The first decade of data science has largely focused on what *can* be done with large, noisy, heterogeneous, datasets.
The next decade of data science will be characterized by what *should* be done: How do we ensure accountability, fairness, and transparency in algorithmic decision-making to combat rather than reinforce inequities? As we apply these approaches in a social context, how do we ensure the privacy of individuals? As these techniques become increasingly democratized, how do we avoid junk science --- spurious, non-reproducible findings? How do we curate and expose existing data to make them "safe" for useful science?
In this talk, I'll describe some work underway in this space here at UW and elsewhere, and where we need greater investment from the larger data community.
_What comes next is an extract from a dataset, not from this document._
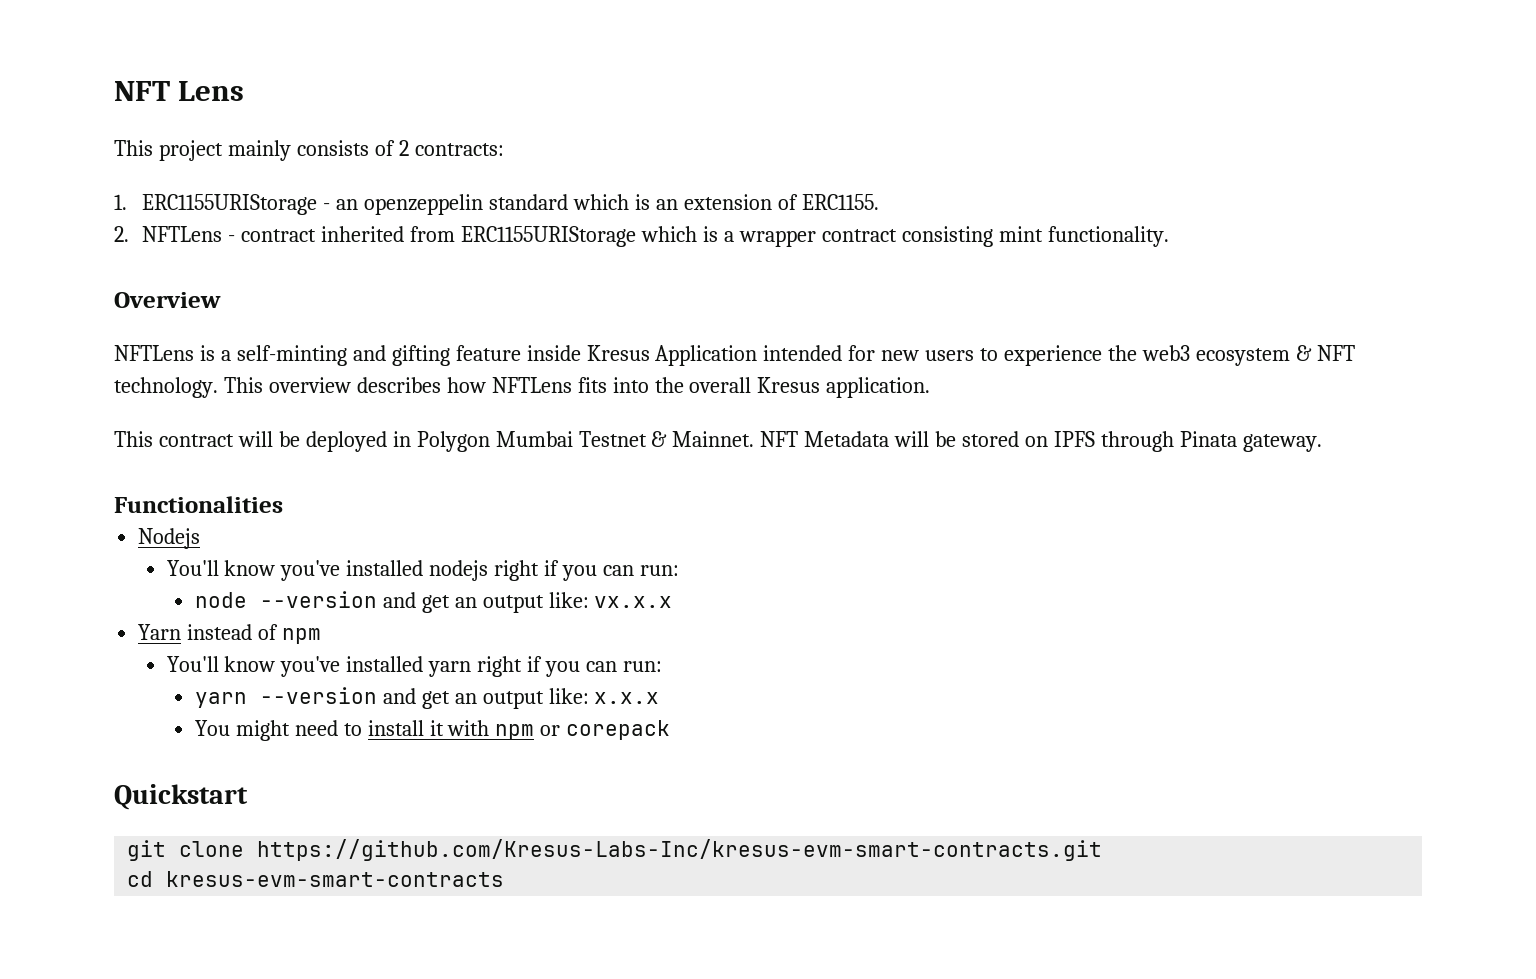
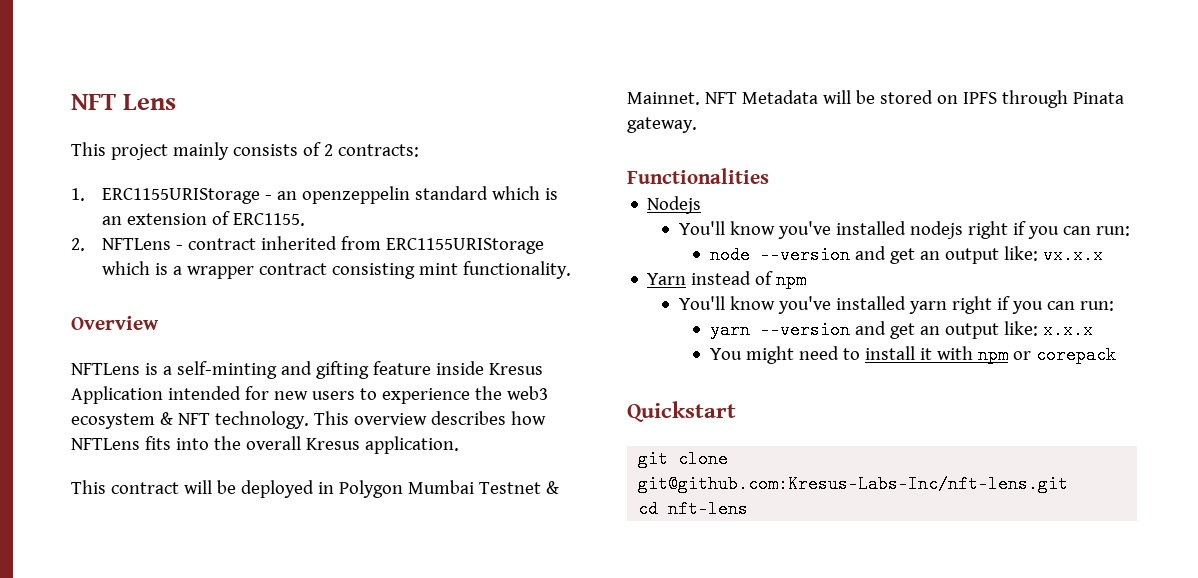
[257,839,1103,861] https://github.com/Kresus-Labs-Inc/kresus-evm-smart-contracts.git -> [638,475,1069,493] git@github.com:Kresus-Labs-Inc/nft-lens.git
[166,871,505,887] kresus-evm-smart-contracts -> [668,500,749,518] nft-lens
I'll focus on the deep curation project, where our aim is to automatically extract claims from scientific papers and validate them against open data to combat the reproducibility crisis in science.
Bill Howe is Associate Professor in the Information School, Adjunct Associate Professor in Computer Science & Engineering, and Associate Director of the UW eScience Institute. His research interests are in data management, curation, analytics, and visualization in the sciences. Howe played a leadership role in the Data Science Environment program at UW through a $32.8 million grant awarded jointly to UW, NYU, and UC Berkeley. With support from the MacArthur Foundation and Microsoft, Howe directs the Urbanalytics group at UW and UW's participation in the Cascadia Urban Analytics Cooperative with the University of British Columbia, where he focuses on data-intensive urban science. He founded the UW Data Science Masters Degree and serves as its inaugural Program Director and Faculty Chair. He has received two Jim Gray Seed Grant awards from Microsoft Research for work on managing environmental data, has had two papers selected for VLDB Journal's "Best of Conference" issues (2004 and 2010), and co-authored what are currently the most-cited papers from both VLDB 2010 and SIGMOD 2012. Howe serves on the program and organizing committees for a number of conferences in the area of databases and scientific data management, developed a first MOOC on data science that attracted over 200,000 students across two offerings, and founded UW's Data Science for Social Good program. He has a Ph.D. in Computer Science from Portland State University and a Bachelor's degree in Industrial & Systems Engineering from Georgia Tech.